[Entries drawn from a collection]
▼
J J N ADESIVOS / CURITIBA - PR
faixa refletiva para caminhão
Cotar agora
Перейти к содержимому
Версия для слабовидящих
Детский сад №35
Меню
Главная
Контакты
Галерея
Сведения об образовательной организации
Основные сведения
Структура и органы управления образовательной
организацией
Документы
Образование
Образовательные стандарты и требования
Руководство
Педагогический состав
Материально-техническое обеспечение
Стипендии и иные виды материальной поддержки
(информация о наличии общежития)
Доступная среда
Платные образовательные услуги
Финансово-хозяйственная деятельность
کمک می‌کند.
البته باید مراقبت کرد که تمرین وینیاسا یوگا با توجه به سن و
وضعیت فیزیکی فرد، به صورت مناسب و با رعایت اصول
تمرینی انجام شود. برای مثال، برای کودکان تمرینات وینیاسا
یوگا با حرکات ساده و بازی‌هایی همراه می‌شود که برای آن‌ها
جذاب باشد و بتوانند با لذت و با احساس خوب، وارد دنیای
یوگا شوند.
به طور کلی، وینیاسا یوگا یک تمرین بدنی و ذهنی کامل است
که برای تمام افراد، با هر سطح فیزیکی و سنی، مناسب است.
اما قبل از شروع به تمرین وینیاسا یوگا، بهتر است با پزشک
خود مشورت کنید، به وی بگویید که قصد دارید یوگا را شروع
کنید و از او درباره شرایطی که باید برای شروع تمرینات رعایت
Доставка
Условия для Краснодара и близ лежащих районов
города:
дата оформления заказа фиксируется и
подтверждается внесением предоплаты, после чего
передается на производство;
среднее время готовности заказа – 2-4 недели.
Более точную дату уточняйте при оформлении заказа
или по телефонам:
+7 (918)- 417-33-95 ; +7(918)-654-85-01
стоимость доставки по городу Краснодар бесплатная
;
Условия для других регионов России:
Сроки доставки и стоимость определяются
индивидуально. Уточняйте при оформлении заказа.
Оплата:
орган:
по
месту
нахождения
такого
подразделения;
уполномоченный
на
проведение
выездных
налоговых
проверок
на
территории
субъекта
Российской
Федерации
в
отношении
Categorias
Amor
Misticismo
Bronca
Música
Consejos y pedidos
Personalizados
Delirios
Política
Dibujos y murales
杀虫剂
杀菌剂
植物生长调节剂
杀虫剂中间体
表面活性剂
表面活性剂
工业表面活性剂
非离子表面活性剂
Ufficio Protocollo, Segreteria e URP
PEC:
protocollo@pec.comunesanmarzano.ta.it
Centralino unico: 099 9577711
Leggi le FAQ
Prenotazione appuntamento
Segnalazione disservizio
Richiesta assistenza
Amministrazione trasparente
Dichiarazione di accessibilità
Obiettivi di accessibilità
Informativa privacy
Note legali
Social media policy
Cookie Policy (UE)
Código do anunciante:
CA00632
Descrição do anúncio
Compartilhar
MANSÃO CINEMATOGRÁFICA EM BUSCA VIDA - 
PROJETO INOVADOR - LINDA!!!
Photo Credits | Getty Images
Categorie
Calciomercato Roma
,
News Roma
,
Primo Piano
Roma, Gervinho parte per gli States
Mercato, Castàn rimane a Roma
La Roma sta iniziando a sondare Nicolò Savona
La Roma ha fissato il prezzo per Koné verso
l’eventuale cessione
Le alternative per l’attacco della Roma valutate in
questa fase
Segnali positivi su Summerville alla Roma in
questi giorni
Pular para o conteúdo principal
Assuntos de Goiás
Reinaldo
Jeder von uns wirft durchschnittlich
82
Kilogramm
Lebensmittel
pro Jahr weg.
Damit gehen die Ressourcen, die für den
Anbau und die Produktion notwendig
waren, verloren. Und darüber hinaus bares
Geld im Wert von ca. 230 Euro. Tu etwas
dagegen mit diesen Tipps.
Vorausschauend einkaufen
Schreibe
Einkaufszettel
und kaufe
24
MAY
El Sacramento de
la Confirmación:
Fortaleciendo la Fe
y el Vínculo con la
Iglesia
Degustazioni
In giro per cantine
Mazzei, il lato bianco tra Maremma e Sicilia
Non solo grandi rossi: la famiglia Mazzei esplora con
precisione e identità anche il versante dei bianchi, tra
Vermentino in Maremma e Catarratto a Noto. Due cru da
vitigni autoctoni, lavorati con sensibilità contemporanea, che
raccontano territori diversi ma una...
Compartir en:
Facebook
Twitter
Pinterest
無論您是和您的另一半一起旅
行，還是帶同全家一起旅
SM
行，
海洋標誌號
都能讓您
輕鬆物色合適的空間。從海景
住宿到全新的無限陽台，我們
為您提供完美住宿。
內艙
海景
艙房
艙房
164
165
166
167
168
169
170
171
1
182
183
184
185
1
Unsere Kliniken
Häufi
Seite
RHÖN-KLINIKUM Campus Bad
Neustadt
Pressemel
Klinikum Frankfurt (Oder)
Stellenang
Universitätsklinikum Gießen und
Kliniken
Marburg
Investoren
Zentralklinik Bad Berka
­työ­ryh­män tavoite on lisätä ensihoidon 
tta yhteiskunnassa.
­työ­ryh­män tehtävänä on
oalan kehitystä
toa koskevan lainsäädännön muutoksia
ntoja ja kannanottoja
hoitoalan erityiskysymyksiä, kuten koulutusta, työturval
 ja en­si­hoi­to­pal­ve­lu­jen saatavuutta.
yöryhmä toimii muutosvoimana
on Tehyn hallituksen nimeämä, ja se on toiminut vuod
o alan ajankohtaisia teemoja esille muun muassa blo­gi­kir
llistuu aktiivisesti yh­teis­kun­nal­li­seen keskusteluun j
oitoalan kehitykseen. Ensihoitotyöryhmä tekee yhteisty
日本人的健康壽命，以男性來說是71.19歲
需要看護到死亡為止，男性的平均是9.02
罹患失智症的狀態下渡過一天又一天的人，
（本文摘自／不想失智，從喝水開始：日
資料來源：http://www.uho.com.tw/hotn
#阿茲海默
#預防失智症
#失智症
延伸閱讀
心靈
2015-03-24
▲
State how many lines of the material above contain the word "Roma". Reply with the number alone.

### Solution to this exercise
8